Google verfolgt jede Regung seiner Nutzer. Für Strafverfolger sind diese Informationen des Internetkonzerns ein Schatz. Denn sie können helfen, Verbrechen aufzuklären.
Schweizer Behörden setzen deshalb zunehmend auf die Daten des US-Tech-Riesen. Zahlen aus dem neusten Transparenzbericht des Suchmaschinen-Konzerns belegen: Im ersten Halbjahr 2018 stellten Bundesbehörden und kantonale Staatsanwaltschaften bei Google mehr als 300 Gesuche, in denen sie Daten von Nutzern verlangten. Insgesamt waren von den Ermittlungsmassnahmen zwischen Januar und Juli 400 Schweizer User betroffen – so viele wie noch nie.
Der Bericht zeigt aber auch: In mehr als der Hälfte aller Fälle verweigerte der Google-Rechtsdienst jegliche Auskunft.
Auch über die Gründe seiner Zurückhaltung schweigt sich das Unternehmen aus. Eine Erklärung könnten fehlende rechtliche Grundlagen sein, aber auch ungenügend begründete Gesuche.
Bei Google heisst es auf Anfrage, man prüfe alle Auskunftsersuchen genau und gebe Informationen nur im zulässigen Umfang heraus.

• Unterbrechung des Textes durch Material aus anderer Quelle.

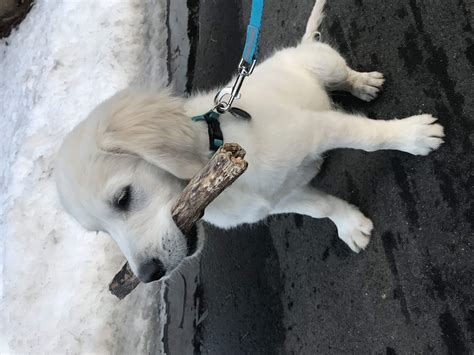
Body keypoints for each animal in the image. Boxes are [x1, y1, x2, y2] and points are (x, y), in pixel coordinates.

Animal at [55, 0, 444, 284]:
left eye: (123, 198)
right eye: (100, 231)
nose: (149, 275)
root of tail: (297, 48)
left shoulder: (314, 128)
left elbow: (369, 138)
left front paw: (414, 136)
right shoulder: (279, 200)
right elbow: (321, 207)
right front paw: (349, 224)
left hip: (325, 65)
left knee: (343, 75)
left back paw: (363, 84)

Der Schutz von Nutzerdaten habe einen sehr hohen Stellenwert.
Intensivere Kooperation
Thomas Dayer, Sprecher des Bundesamts für Polizei (Fedpol), bestätigt gegenüber SonntagsBlick: «Die Kooperation mit Google hat sich in den vergangenen Jahren intensiviert.» Für die Strafverfolgungsbehörden sei es «unverzichtbar», den Zugang zu den notwendigen Informationen zu erhalten. Deshalb suche man proaktiv die Zusammenarbeit.
Allerdings wird im Transparenzbericht nicht offengelegt, bei welchen Verdachtstatbeständen sich die Schweizer Behörden an Google wenden und was genau sie wissen wollten. Bei einem Grossteil der Fälle dürfte es sich um Betrug, Extremismus oder Kinderpornografie handeln.
Klar ist: Die Besitzernamen von Mailadressen oder Youtube-Konten, aber auch Suchverläufe können Täter überführen. So wie kürzlich im schottischen Aberdeen, wo ein 16-jähriger Schüler von einem Mitstudenten umgebracht wurde. Bei der Tatvorbereitung googelte der Mörder: «Wie wird man jemand Nerviges los?» Die Suchmaschine als Informationsmedium für einen Straftäter war gleichzeitig Aufklärungswerkzeug für die Polizei.
Die Türkei bekommt gar keine Daten
Der Transparenzbericht schlüsselt auf, aus welchen Ländern Google die meisten Anfragen erhält. Den grössten Datenhunger haben demnach mit Abstand die USA. Deren Sicherheitsbehörden fragten in den ersten sechs Monaten des Jahres Daten von 62'000 Nutzern ab – knapp die Hälfte aller Anfragen weltweit.
Hinter den USA folgen Indien mit 10'600 betroffenen Nutzern, Deutschland mit 10'200 und Brasilien mit 9300.
Auch der Prozentsatz der Auskunftsersuchen, denen Google stattgibt, variiert stark. An die USA leitete der Internetkonzern in 82 Prozent aller Fälle Daten weiter, an die Türkei überhaupt nie.
Der Bericht des Internetriesen führt auch behördliche Versuche auf, Google zum Löschen inkriminierter Inhalte zu bewegen.
2017 stellten Schweizer Strafverfolger 84 solche Gesuche, die Mehrheit davon aus Datenschutzgründen, wegen Gefährdung der nationalen Sicherheit oder aufgrund von Verleumdungen.